> **What to work on**:
a – In the review of the play HUNGER, which performer plays Christabelle deMarquet?
b – Copy out the records from the line with "right elbow: (317, 205, 5)" up to and including the line with "left knee: (589, 439, -7)", precisely as they appear.

> **Passage provided**:
# # # # #

HUNGER is not a formulaic play. Rather, it’s closer to a “happening.” This is due, in part, to scenes with moments of connection with the overall production, and other scenes that are independent of any association. At times, ambiguity torpedoes linkage with the headlines chosen to give audiences a clue to the meat of the performance – Sex. Greed. Chocolate.
The sex is suggested by hot kisses Charles deMarque (David McCamish) shares with his wife Christabelle deMarquet (Joni Weisfeld); and the greed by Carol/Maxine (Mara Lieberman) who is charged to wangle, somehow, the secret recipe of the successful deMarquet chocolate garnishes.
Charles, dashing in a beret, has become a successful “chocolatier” who takes pride in his work. [For a Wikipedia list of bean-to-bar creators, click http://en.wikipedia.org/wiki/List_of_bean-to-bar_chocolate_manufacturers.] However, his pure chocolate thoughts are vulnerable to the suggestive wiles of Carol/Maxine and the keen displeasure of wife Christabelle.
There’s enough tension available to fashion a plot loaded with suspense that can intrigue an audience while simultaneously enhancing the stylized world of chocolatiers and the thieves who covet their turn at grabbing the brass ring.
In other words, a baker’s dozen of proven writers, technicians and performers are poised to polish HUNGER without compromising its organic vibes.

# # # # #

> **Record extracts**:
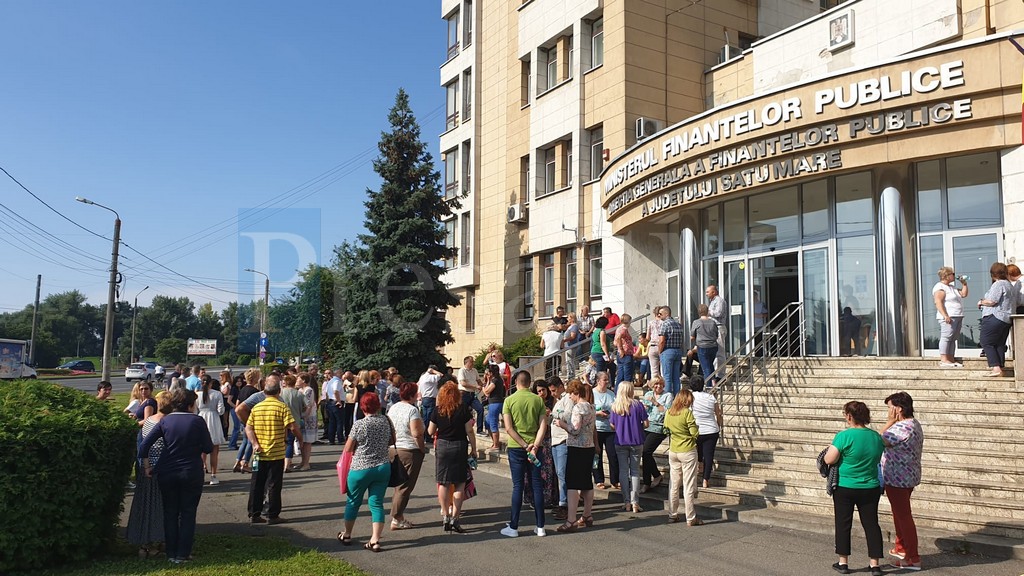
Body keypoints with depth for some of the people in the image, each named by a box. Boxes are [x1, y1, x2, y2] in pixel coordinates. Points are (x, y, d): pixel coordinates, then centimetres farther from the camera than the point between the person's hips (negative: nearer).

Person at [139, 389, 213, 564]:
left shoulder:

# # # # #

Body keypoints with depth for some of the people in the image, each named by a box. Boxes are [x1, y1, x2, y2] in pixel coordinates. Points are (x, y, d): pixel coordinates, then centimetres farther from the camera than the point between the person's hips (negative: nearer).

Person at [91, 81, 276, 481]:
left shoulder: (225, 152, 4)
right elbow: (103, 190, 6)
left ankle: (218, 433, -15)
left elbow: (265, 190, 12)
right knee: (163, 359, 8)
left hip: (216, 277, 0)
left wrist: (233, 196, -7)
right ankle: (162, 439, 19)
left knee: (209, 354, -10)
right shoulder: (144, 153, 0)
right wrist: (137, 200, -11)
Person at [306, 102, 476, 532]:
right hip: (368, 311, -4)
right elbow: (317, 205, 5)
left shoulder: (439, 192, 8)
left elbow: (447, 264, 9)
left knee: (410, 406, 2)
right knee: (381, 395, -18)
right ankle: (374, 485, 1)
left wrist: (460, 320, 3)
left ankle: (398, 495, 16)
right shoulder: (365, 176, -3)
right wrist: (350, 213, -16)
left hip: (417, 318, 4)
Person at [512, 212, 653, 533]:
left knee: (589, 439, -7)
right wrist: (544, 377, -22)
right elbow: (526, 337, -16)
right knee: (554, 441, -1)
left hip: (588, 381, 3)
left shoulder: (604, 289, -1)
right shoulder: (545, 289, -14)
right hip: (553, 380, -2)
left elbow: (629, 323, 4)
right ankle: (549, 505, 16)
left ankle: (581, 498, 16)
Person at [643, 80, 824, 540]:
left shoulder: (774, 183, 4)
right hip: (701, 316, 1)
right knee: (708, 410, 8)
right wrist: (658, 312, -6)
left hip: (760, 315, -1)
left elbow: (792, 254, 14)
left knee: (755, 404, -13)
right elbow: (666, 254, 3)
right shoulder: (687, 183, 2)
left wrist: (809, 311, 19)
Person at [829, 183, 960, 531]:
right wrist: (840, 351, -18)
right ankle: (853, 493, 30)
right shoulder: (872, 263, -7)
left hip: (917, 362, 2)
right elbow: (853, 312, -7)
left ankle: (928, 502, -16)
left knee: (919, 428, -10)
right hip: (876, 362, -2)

# # # # #

> **Solutions for each task**:
a – Joni Weisfeld

b –
right elbow: (317, 205, 5)
left shoulder: (439, 192, 8)
left elbow: (447, 264, 9)
left knee: (410, 406, 2)
right knee: (381, 395, -18)
right ankle: (374, 485, 1)
left wrist: (460, 320, 3)
left ankle: (398, 495, 16)
right shoulder: (365, 176, -3)
right wrist: (350, 213, -16)
left hip: (417, 318, 4)
Person at [512, 212, 653, 533]:
left knee: (589, 439, -7)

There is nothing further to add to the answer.